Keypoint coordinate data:
━━━━━━━━
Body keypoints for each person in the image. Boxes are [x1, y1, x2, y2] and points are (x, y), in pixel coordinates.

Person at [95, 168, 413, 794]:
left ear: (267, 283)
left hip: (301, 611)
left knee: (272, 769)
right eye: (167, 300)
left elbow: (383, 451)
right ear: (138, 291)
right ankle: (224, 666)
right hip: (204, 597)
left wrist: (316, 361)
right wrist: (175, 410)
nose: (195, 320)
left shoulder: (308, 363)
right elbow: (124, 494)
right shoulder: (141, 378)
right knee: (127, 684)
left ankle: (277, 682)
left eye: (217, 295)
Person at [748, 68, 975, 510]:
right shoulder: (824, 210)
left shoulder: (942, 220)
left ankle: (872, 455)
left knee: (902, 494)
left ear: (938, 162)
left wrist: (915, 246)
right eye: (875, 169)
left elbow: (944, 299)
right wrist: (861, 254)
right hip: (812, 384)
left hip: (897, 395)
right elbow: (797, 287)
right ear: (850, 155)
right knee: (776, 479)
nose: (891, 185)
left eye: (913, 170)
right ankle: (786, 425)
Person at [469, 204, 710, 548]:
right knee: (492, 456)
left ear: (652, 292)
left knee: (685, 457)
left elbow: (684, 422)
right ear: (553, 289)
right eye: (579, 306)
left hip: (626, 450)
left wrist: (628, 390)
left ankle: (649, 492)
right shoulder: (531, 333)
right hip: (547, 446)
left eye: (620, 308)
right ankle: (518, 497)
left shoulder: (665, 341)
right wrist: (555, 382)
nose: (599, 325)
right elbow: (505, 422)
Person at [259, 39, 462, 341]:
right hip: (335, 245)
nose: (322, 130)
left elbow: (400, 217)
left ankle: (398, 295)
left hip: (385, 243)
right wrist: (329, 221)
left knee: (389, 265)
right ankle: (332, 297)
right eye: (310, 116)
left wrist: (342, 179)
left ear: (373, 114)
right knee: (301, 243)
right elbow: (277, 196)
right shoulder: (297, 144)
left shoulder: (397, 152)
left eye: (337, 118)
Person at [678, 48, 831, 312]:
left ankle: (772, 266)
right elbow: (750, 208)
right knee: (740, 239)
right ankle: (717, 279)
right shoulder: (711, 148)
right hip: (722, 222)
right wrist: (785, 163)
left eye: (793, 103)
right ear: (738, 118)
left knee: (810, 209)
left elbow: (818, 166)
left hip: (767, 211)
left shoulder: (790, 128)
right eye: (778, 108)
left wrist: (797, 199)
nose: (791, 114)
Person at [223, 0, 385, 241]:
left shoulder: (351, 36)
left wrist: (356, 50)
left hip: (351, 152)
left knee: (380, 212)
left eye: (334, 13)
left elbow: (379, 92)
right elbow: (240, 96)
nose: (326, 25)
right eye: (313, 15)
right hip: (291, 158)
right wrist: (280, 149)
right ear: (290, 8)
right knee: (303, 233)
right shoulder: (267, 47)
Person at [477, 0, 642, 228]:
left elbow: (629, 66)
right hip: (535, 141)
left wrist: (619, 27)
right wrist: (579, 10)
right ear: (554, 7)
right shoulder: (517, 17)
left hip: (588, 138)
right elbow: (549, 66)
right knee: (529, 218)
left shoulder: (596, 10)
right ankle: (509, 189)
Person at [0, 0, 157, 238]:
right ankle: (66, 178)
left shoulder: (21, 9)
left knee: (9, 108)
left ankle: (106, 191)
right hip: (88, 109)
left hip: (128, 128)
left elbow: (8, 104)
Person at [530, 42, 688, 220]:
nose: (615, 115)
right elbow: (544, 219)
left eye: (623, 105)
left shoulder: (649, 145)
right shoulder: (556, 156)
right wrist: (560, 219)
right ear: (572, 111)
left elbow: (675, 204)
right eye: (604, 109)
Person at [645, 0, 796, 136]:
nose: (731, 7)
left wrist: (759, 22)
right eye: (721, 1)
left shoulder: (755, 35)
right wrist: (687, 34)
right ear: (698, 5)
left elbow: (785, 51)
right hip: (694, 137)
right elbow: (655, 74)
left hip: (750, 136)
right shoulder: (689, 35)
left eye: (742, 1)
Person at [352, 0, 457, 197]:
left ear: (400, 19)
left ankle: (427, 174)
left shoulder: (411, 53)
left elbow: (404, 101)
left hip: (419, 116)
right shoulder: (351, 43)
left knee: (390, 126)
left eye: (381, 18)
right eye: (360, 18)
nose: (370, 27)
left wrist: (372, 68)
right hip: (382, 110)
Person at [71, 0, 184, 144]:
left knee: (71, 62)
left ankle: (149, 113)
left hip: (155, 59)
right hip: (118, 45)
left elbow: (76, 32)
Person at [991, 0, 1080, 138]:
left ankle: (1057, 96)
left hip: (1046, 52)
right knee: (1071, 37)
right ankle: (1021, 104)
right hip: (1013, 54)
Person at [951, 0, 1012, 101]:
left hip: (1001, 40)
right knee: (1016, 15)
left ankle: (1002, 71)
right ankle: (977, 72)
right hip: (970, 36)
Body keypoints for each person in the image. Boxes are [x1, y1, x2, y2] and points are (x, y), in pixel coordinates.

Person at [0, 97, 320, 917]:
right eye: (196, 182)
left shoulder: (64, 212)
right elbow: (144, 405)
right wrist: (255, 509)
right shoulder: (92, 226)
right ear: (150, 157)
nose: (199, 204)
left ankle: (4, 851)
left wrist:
━━━━━━━━
= About this task =
Give the data again, exactly as it stands.

= Solution to the problem =
Body keypoints for each person in the image. Boxes are [x1, y1, x2, y2] and points are (x, y), in pixel coordinates.

Person at [95, 168, 413, 794]:
left ear: (267, 283)
left hip: (301, 611)
left knee: (272, 769)
right eye: (167, 300)
left elbow: (383, 451)
right ear: (138, 291)
right ankle: (224, 666)
right hip: (204, 597)
left wrist: (316, 361)
right wrist: (175, 410)
nose: (195, 320)
left shoulder: (308, 363)
right elbow: (124, 494)
right shoulder: (141, 378)
right knee: (127, 684)
left ankle: (277, 682)
left eye: (217, 295)
Person at [748, 68, 975, 510]:
right shoulder: (824, 210)
left shoulder: (942, 220)
left ankle: (872, 455)
left knee: (902, 494)
left ear: (938, 162)
left wrist: (915, 246)
right eye: (875, 169)
left elbow: (944, 299)
right wrist: (861, 254)
right hip: (812, 384)
left hip: (897, 395)
right elbow: (797, 287)
right ear: (850, 155)
right knee: (776, 479)
nose: (891, 185)
left eye: (913, 170)
right ankle: (786, 425)
Person at [469, 204, 710, 548]:
right knee: (492, 456)
left ear: (652, 292)
left knee: (685, 457)
left elbow: (684, 422)
right ear: (553, 289)
right eye: (579, 306)
left hip: (626, 450)
left wrist: (628, 390)
left ankle: (649, 492)
right shoulder: (531, 333)
right hip: (547, 446)
left eye: (620, 308)
right ankle: (518, 497)
left shoulder: (665, 341)
right wrist: (555, 382)
nose: (599, 325)
right elbow: (505, 422)
Person at [259, 39, 462, 341]:
right hip: (335, 245)
nose: (322, 130)
left elbow: (400, 217)
left ankle: (398, 295)
left hip: (385, 243)
right wrist: (329, 221)
left knee: (389, 265)
right ankle: (332, 297)
right eye: (310, 116)
left wrist: (342, 179)
left ear: (373, 114)
right knee: (301, 243)
right elbow: (277, 196)
right shoulder: (297, 144)
left shoulder: (397, 152)
left eye: (337, 118)
Person at [678, 48, 831, 312]:
left ankle: (772, 266)
right elbow: (750, 208)
right knee: (740, 239)
right ankle: (717, 279)
right shoulder: (711, 148)
right hip: (722, 222)
right wrist: (785, 163)
left eye: (793, 103)
right ear: (738, 118)
left knee: (810, 209)
left elbow: (818, 166)
left hip: (767, 211)
left shoulder: (790, 128)
right eye: (778, 108)
left wrist: (797, 199)
nose: (791, 114)
Person at [223, 0, 385, 241]:
left shoulder: (351, 36)
left wrist: (356, 50)
left hip: (351, 152)
left knee: (380, 212)
left eye: (334, 13)
left elbow: (379, 92)
right elbow: (240, 96)
nose: (326, 25)
right eye: (313, 15)
right hip: (291, 158)
right wrist: (280, 149)
right ear: (290, 8)
right knee: (303, 233)
right shoulder: (267, 47)
Person at [477, 0, 642, 228]:
left elbow: (629, 66)
right hip: (535, 141)
left wrist: (619, 27)
right wrist: (579, 10)
right ear: (554, 7)
right shoulder: (517, 17)
left hip: (588, 138)
right elbow: (549, 66)
right knee: (529, 218)
left shoulder: (596, 10)
right ankle: (509, 189)
Person at [0, 0, 157, 238]:
right ankle: (66, 178)
left shoulder: (21, 9)
left knee: (9, 108)
left ankle: (106, 191)
right hip: (88, 109)
left hip: (128, 128)
left elbow: (8, 104)
Person at [530, 42, 688, 220]:
nose: (615, 115)
right elbow: (544, 219)
left eye: (623, 105)
left shoulder: (649, 145)
right shoulder: (556, 156)
right wrist: (560, 219)
right ear: (572, 111)
left elbow: (675, 204)
right eye: (604, 109)
Person at [645, 0, 796, 136]:
nose: (731, 7)
left wrist: (759, 22)
right eye: (721, 1)
left shoulder: (755, 35)
right wrist: (687, 34)
right ear: (698, 5)
left elbow: (785, 51)
right hip: (694, 137)
right elbow: (655, 74)
left hip: (750, 136)
right shoulder: (689, 35)
left eye: (742, 1)
Person at [352, 0, 457, 197]:
left ear: (400, 19)
left ankle: (427, 174)
left shoulder: (411, 53)
left elbow: (404, 101)
left hip: (419, 116)
right shoulder: (351, 43)
left knee: (390, 126)
left eye: (381, 18)
right eye: (360, 18)
nose: (370, 27)
left wrist: (372, 68)
right hip: (382, 110)
Person at [71, 0, 184, 144]:
left knee: (71, 62)
left ankle: (149, 113)
left hip: (155, 59)
right hip: (118, 45)
left elbow: (76, 32)
Person at [991, 0, 1080, 138]:
left ankle: (1057, 96)
left hip: (1046, 52)
right knee: (1071, 37)
right ankle: (1021, 104)
right hip: (1013, 54)
Person at [951, 0, 1012, 101]:
left hip: (1001, 40)
right knee: (1016, 15)
left ankle: (1002, 71)
right ankle: (977, 72)
right hip: (970, 36)
Body keypoints for each person in the image. Boxes are [x1, y1, x2, y2] and points are (x, y), in pixel coordinates.

Person at [0, 97, 320, 917]:
right eye: (196, 182)
left shoulder: (64, 212)
right elbow: (144, 405)
right wrist: (255, 509)
right shoulder: (92, 226)
right ear: (150, 157)
nose: (199, 204)
left ankle: (4, 851)
left wrist:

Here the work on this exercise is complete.